**Exercise:** In the entries that follow, the lines from the one with "with a descaling solution – either a" through the one with "every three months, prevents limescale" are the ones to write out, exactly and with both ends included. Nothing else should appear.

____ Excerpted data

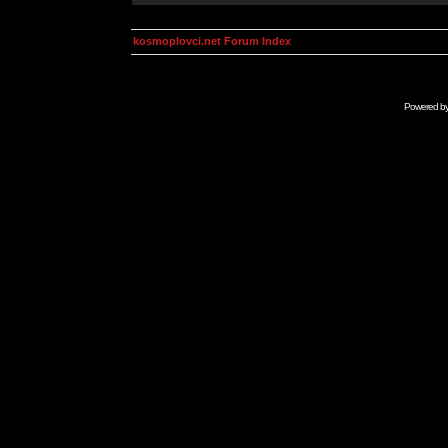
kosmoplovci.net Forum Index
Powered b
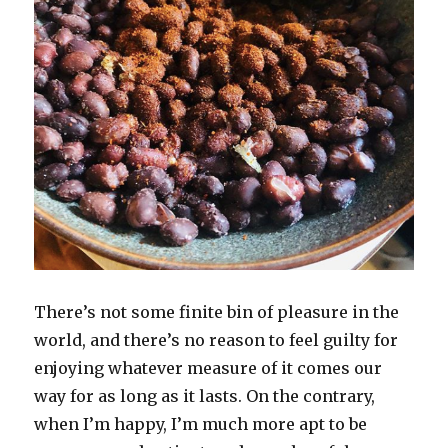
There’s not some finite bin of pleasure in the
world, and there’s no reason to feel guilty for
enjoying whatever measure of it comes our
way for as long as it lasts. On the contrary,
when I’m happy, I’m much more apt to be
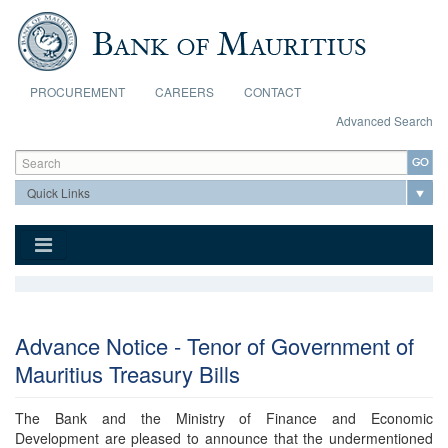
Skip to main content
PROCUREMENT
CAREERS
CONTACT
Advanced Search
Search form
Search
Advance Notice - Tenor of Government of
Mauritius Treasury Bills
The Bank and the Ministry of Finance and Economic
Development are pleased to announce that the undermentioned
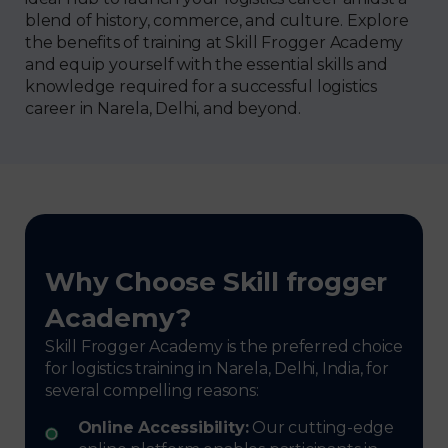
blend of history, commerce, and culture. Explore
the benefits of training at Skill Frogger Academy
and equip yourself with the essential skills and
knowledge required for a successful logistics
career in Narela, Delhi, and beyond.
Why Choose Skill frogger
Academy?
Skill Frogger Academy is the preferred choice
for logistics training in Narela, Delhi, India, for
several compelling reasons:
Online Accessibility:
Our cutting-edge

________
____ Excerpted data

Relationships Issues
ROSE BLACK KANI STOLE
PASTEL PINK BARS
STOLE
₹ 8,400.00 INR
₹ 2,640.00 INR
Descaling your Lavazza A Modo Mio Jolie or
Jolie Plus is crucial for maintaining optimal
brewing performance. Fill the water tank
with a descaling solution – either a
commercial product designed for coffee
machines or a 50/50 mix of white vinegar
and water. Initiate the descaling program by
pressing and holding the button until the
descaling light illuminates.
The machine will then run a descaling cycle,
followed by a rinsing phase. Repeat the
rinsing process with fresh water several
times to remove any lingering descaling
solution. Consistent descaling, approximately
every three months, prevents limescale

________

**The answer:**
with a descaling solution – either a
commercial product designed for coffee
machines or a 50/50 mix of white vinegar
and water. Initiate the descaling program by
pressing and holding the button until the
descaling light illuminates.
The machine will then run a descaling cycle,
followed by a rinsing phase. Repeat the
rinsing process with fresh water several
times to remove any lingering descaling
solution. Consistent descaling, approximately
every three months, prevents limescale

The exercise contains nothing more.